Category Archives: Blog

Robert Caro’s LBJ Books

Currently reading Robert Caro’s books about Lyndon Johnson (link here to the first in the series). What a life; what a life force Johnson was. I’m laughing. I’m crying. I’m in awe of the good and the bad and the ugly and the beautiful of the man – the hate, the love, the pain, the whole damn thing.

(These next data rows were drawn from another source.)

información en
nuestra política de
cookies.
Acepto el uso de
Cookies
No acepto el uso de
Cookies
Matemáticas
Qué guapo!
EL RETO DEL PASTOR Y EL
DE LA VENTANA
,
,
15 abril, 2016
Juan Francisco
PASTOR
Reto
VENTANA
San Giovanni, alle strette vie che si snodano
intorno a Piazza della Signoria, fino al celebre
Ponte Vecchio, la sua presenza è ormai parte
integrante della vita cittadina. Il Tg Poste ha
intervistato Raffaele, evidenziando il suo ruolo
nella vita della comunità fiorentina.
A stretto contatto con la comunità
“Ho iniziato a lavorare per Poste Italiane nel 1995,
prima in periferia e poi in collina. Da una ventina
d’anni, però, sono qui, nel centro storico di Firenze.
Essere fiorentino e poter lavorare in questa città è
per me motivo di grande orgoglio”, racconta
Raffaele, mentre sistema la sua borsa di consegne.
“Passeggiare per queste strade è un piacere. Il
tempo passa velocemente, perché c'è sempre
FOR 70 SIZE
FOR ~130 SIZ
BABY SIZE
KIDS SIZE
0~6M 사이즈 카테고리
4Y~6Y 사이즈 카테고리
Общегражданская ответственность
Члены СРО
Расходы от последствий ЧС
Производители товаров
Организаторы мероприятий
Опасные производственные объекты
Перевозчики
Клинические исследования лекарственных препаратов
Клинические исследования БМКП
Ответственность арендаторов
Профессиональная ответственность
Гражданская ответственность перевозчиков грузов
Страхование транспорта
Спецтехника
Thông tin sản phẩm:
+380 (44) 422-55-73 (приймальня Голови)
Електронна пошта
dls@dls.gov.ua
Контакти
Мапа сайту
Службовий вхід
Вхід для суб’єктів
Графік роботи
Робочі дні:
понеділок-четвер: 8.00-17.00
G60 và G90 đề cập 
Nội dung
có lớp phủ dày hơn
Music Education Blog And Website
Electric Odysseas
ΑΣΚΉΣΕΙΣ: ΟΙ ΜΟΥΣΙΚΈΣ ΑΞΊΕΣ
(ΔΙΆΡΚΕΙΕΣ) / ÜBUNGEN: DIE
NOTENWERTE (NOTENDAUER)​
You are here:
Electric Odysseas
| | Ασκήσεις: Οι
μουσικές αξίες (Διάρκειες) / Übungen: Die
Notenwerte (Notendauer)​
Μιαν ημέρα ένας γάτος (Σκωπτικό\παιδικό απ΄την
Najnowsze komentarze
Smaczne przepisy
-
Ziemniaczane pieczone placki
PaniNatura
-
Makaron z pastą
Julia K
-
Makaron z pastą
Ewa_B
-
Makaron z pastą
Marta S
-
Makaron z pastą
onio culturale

Most of all, reading these books has confirmed to me something I’ve always thought: hippies are evil.

Post-Brexit Hysteria

There has been a lot of crazed commentary from leftists and elitists (but I repeat myself) and even the occasional sane person (Niall Ferguson comes to mind for that category), since last week’s vote. Yes, it is a big deal. Yes, it was unexpected. But the idea that all “Leave” voters are frightened bigots and the idea that the UK’s economic future is surely at risk as a result are both absurd ideas.

Megan McArdle provides an eminently sane analysis here, Matt Ridley another here.

One of the British Tories I most admire is Daniel Hannan (boy, I would love to see him be leader of the UK Conservatives). Of note, he wrote a short book called “Why Vote Leave,” which is most definitely worth a read if you want to understand the issues at hand beyond the unfair media characterizations. I mention him not merely in order to link to his book, but also as a lead-in to this video of him being “interviewed” (i.e., bullied) by leftist and elitist (but I repeat myself) Christiane Amanpour. He does not let her get away with nonsense, and you can tell it makes her apoplectic.

What I find most infuriating about this “interview” is when she shows three obviously carefully-picked sound-bites from bigoted “Leave” voters and tries to suggest that somehow they are representative of every “Leave” voter. Again, he doesn’t fall for it, and she does not like that. (Sadly, I remember when she was a good journalist, over 20 years ago – in particular, her reporting from the former Yugoslavia was compelling. Those days are long gone.)

Behold Daniel Hannan, an extremely smart and decent man dealing very patiently with a nasty fool.

Reggie Perrin: Dame Failure is a Perverse Mistress

I referred to Reggie Perrin in my Brexit post, and I have managed, through the wonders of the internets, to find what I consider one of the finest moments in the history of television. From season 2 of the Fall and Rise of Reginald Perrin, Reggie has created a business he hoped would fail, and has appointed a bunch of clowns and rubes and looneys to run the business, in order to ensure disaster. Well, of course, the opposite happens: the business booms. Reggie, trying to fire all the people who have made it so, finds that at least one of the buffoons he has hired has seen through him. Go to shortly after the 27 minute mark and listen to Seamus Finnegan as you watch the hilarious body language and facial expressions of Perrin. I believe the moral of the story is…never count out the English.

Regrets, I’ve Had a Few

I was thinking about that banal thing folks often say, that you don’t regret what you did in life, but what you didn’t do. For me, this is not so. There are almost no things that I chose not to do or that fate wouldn’t allow me to do for which I have regret. And the few things I didn’t do for which I have regret are all things I can still do (for e.g., I sometimes regret that after by post-B.A. studies I didn’t continue on to a Ph.D. And I sometimes regret not going to law school. I can still do both of those things).

The things I regret in life are things I did do. And you can’t do much about those, other than try and make amends if you feel the case merits them, or just try to learn from them or, failing being able to learn from them try either to not think about them much , or put them in a book or column.

Bernard Lewis at 100

The remarkable British historian of the Middle East turned 100 last week. Mosaic magazine published this feature about him and his prescience – 40 years ago he predicted the rise of radical Islam. Virtually no one else did.

Thus did the West receive its very first warning that a new era was beginning in the Middle East—one that would produce a tide of revolution, assassination, and terrorism, conceived and executed explicitly in the name of Islam.

Another slogan, “The End of History,” would make its appearance with the demise of the cold war in the early 1990s; it has since come and gone. “The Return of Islam” is still very much with us.

I say to anyone who wants to understand what has happened, what went wrong, to read his aptly-titled book, What Went Wrong?: The Clash Between Islam and Modernity and the Middle East. I also recommend his book about Turkey and frankly, anything else he has written.